Right, and that's really important. I think, sure, you can get to know the wheeler dealers, but having somebody legitimate that's willing to show what you're doing, to expose you, to re-expose you. Another thing I do is I'm on Facebook and I teach there. I get in groups where I know how to do these things, I show them my work. My approach to teaching was to demonstrate, but I also intimidated. I brought my work in and I said “You want to do this kind of stuff? You want to get this good?” I didn't hide the fact that I went through a lot to get to this point. “You're gonna have to do what I did, learn from me and learn from other artists.” You know, what it took with me was the right couple of guys that showed me how to do things. I picked up on it and went with it. So that's my approach, is to do workshops in this little place here. I had a gal from Boston this spring, and another guy from Jackson Hole came in to learn, and there's a lot of people waiting. I can't do it anymore in the heat of the summer. I’ve got people wanting to learn my things.



Is there anything you want to talk about that I haven't asked?

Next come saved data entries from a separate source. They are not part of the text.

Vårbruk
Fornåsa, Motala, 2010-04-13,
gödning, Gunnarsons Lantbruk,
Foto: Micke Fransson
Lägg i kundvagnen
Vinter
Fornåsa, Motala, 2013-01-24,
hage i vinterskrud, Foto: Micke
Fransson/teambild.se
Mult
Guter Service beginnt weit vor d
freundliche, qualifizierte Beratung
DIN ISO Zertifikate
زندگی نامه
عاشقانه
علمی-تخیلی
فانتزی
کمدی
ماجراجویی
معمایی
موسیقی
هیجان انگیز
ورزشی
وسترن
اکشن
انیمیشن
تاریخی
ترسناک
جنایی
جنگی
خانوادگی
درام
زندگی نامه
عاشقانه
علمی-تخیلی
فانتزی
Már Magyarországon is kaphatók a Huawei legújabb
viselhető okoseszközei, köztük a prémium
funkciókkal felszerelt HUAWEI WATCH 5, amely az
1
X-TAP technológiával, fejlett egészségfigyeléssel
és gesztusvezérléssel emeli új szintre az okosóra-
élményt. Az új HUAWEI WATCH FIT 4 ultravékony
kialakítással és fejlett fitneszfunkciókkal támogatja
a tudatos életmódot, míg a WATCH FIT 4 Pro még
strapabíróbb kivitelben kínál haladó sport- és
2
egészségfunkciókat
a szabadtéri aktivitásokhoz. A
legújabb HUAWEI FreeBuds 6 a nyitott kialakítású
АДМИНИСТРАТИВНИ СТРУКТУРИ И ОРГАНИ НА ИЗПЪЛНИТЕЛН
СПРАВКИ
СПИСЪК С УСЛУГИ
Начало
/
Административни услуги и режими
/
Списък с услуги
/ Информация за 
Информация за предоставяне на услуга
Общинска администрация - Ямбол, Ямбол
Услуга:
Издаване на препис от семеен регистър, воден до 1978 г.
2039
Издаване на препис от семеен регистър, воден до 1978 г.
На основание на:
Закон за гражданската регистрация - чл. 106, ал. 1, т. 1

Well, I think people always say, find your niche, and that worked for me, but I have several niches. My first niche was the illustration thing, which I learned on the job being around other artists. And then it's a good idea to get a degree, just in case you want to teach. I know it's really competitive, but if you're really good, you'll get the job. Believe in yourself. Be inventive, innovative. Don't just follow what everybody else is doing. I had a chance to go to New York. I didn't take it. I came to Boise. I'd rather be a big frog in a little pond than vice versa. But then again, some of my friends did go to New York. I have all kinds of great stories about that I won't get into.



Is there anything else you'd like to say?

I think enameling is an area that has a lot of future and potential. It's glass fired on metal. It's a fast technique that is permanent. My sculptures, there's one in Portland and there's one at Boise State, they look the same as ever. It's an exterior medium the way I use it and long lasting. It's out living me, that's for sure. So I think if you're interested in this medium, take Delia Dante, take me, take some of my students that do it.



Do you think art is something you'll ever stop doing?

Oh, I've thought about it. I've been retired for 20 years and as long as I have energy I can't help but do it. There's so many things I haven't done that I'm continually looking for new ways of working. Like my sand enameling. I thought to mix sand with enamel, fire it, do three dimensional stuff, which isn't being done, and it works. I'm constantly looking for new ways and I've done that with painting too. I put acrylic water based paint over oil. Everybody says you can’t do that. That challenges me and I do it, and I've been doing it for 25 years. The paintings are as good as ever. So, no, I'll never give it up. I'm not that interested in playing golf or doing any of that other stuff. There's too much that art offers that it makes life really significant and enjoyable. What I'm looking for is my ultimate statement, my masterpiece. I'm on the way, yes, but I'll get there. I'm going to be 87, so I'm sticking with it. My sister kept doing little art things up to age 91.